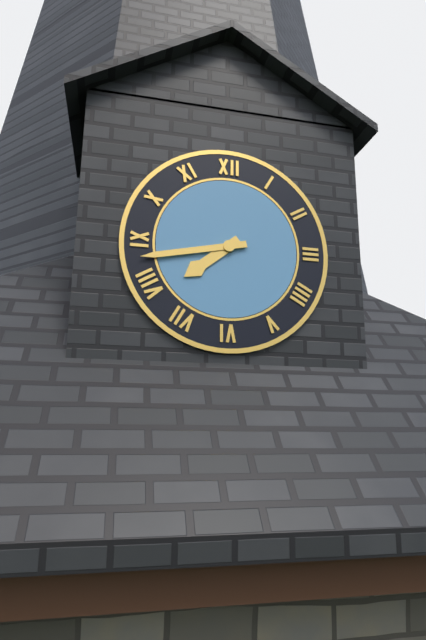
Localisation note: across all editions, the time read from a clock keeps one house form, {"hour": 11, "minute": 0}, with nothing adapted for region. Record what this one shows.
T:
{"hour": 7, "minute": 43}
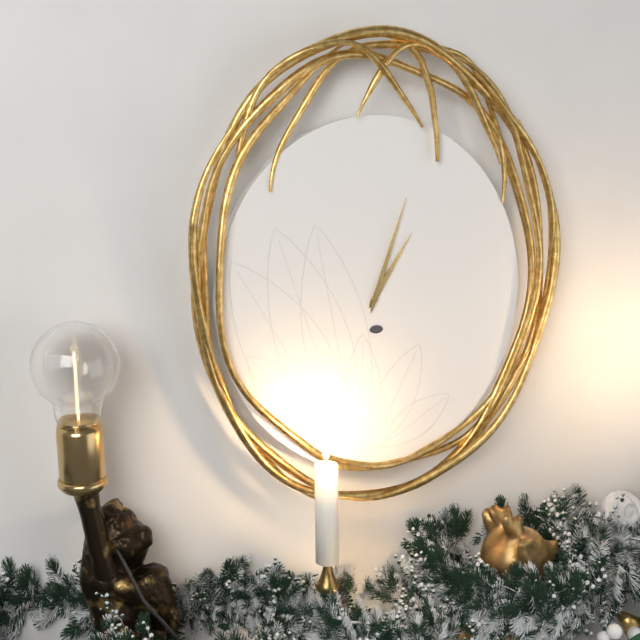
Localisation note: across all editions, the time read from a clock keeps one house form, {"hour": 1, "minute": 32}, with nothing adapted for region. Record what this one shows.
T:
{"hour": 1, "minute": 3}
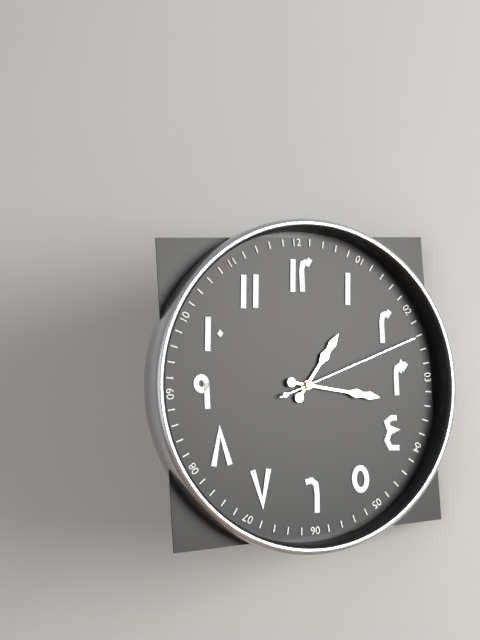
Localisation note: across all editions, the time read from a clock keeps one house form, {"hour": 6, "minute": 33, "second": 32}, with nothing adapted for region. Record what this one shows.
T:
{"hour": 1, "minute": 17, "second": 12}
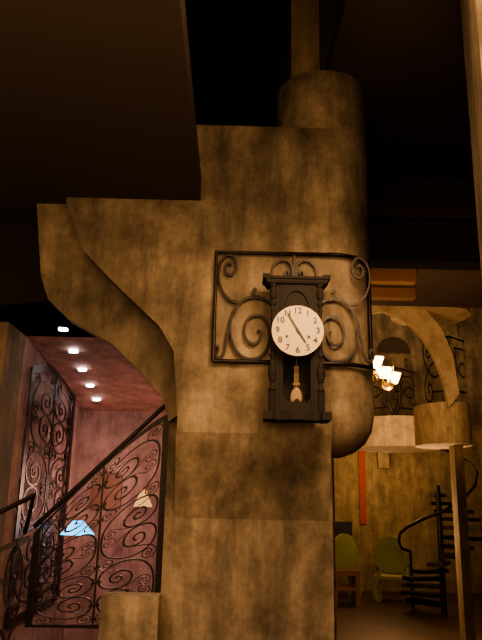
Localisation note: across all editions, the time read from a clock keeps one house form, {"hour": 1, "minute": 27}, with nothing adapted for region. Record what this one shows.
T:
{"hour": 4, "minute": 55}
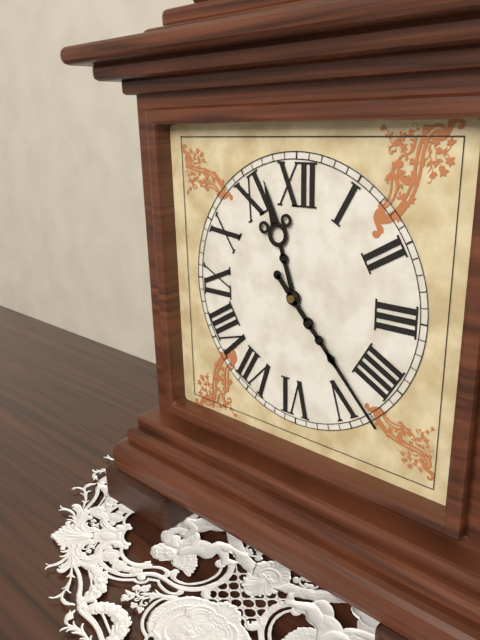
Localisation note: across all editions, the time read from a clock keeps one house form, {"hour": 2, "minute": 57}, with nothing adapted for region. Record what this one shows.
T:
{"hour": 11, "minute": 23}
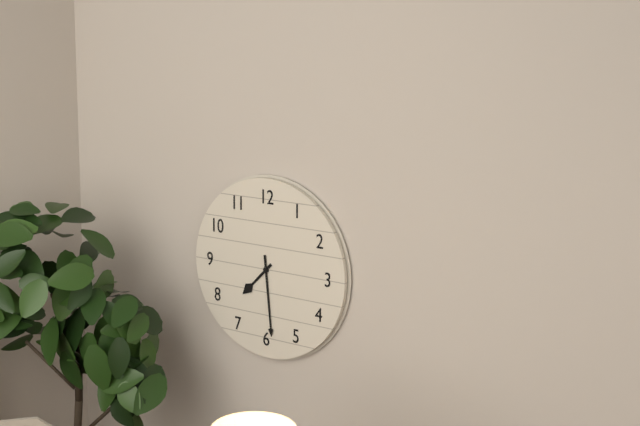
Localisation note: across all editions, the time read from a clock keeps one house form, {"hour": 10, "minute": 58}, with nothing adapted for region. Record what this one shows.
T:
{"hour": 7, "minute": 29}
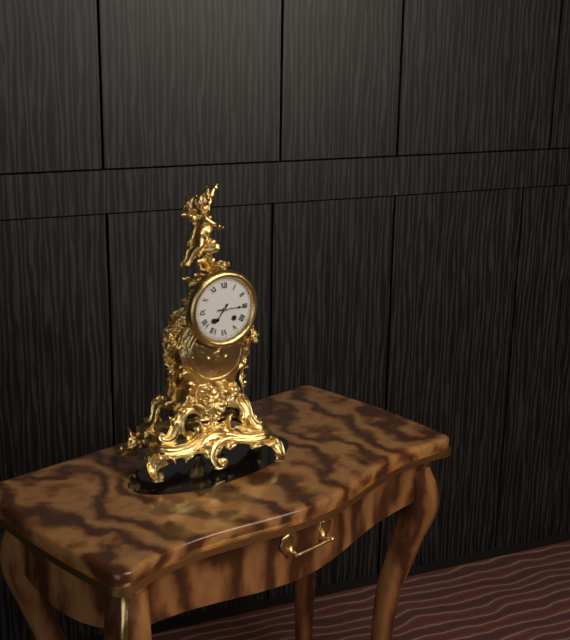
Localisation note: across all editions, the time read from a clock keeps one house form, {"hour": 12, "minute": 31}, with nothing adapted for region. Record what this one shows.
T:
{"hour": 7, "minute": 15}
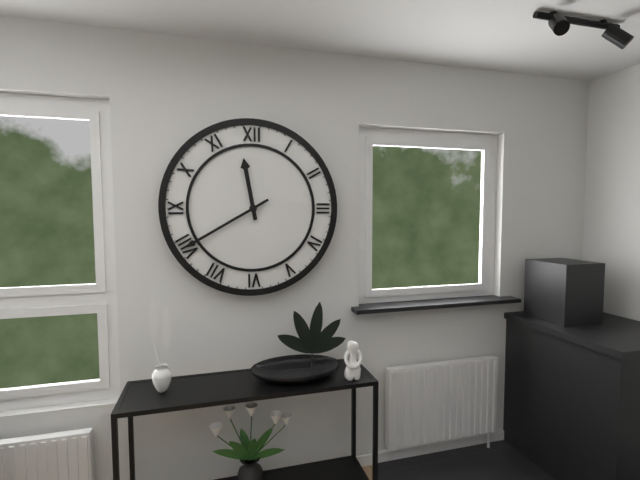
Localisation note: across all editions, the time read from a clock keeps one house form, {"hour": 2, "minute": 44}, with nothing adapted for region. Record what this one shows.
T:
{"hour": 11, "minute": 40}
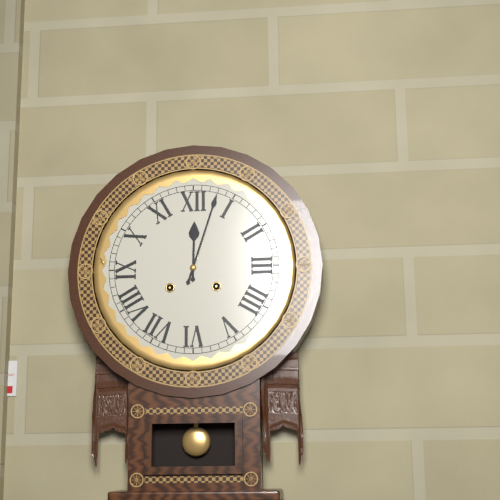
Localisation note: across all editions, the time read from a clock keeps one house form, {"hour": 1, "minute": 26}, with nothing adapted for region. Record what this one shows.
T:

********************

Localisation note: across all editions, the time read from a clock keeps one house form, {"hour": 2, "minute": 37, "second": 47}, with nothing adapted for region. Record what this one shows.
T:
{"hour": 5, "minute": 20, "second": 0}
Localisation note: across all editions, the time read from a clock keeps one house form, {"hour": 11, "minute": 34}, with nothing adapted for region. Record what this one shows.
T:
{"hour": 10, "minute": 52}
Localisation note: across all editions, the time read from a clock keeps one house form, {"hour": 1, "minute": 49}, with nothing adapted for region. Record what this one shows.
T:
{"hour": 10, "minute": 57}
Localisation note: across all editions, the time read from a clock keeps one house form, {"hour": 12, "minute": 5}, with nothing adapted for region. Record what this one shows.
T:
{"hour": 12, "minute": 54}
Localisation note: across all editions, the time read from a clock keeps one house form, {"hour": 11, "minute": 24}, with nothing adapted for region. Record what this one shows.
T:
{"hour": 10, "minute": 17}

********************

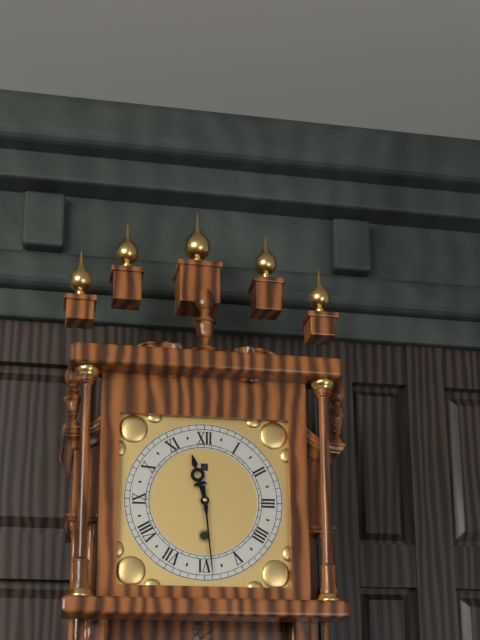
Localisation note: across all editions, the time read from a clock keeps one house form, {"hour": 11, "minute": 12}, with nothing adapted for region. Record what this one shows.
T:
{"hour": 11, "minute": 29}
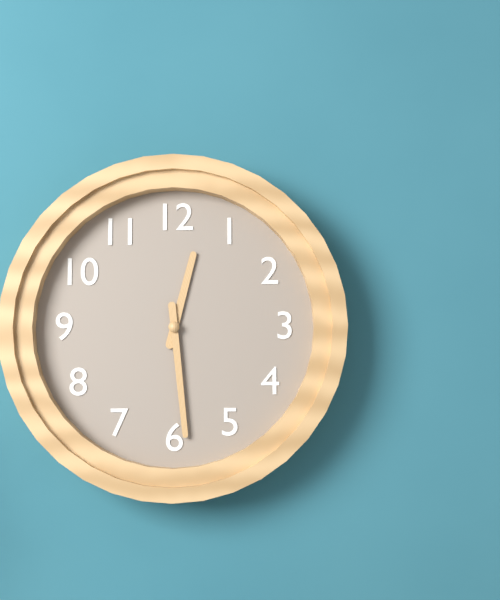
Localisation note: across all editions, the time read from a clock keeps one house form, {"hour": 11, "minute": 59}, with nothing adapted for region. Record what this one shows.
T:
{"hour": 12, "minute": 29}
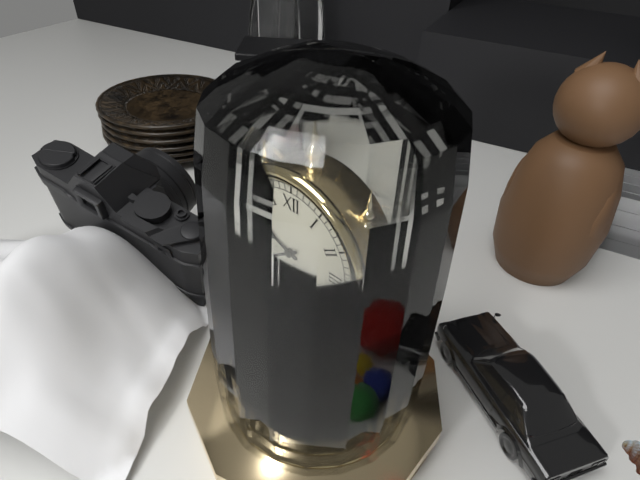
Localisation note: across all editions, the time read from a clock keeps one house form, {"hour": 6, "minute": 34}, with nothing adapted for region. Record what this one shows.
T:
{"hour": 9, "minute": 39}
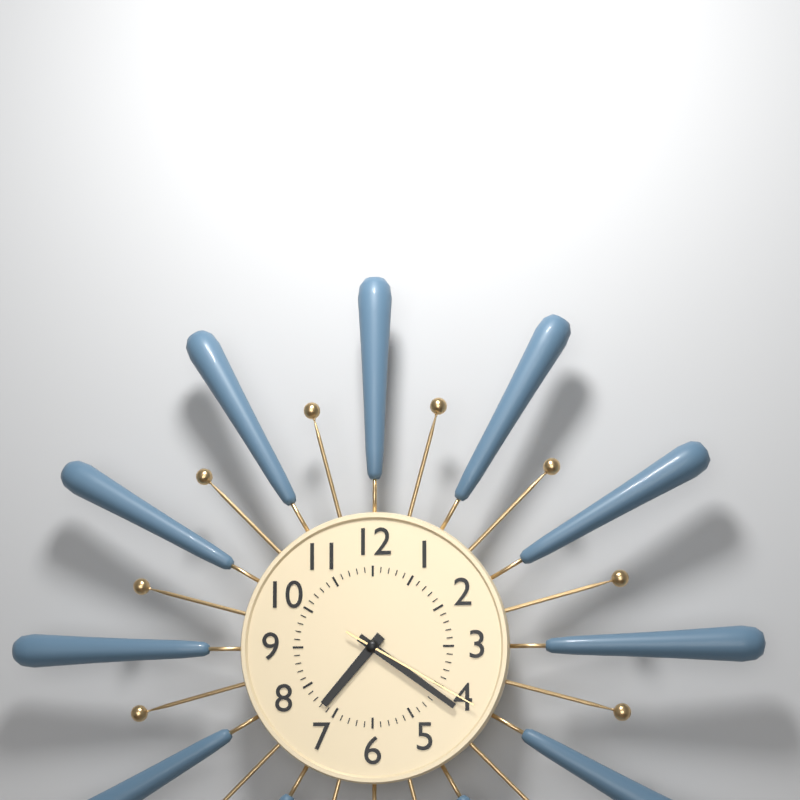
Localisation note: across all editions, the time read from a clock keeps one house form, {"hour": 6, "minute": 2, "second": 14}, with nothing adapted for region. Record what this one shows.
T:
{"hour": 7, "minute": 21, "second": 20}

********************

WHAT TO DO: State how many lines in the records above contain the string "second". Give only the number.

EXPECTED ANSWER: 6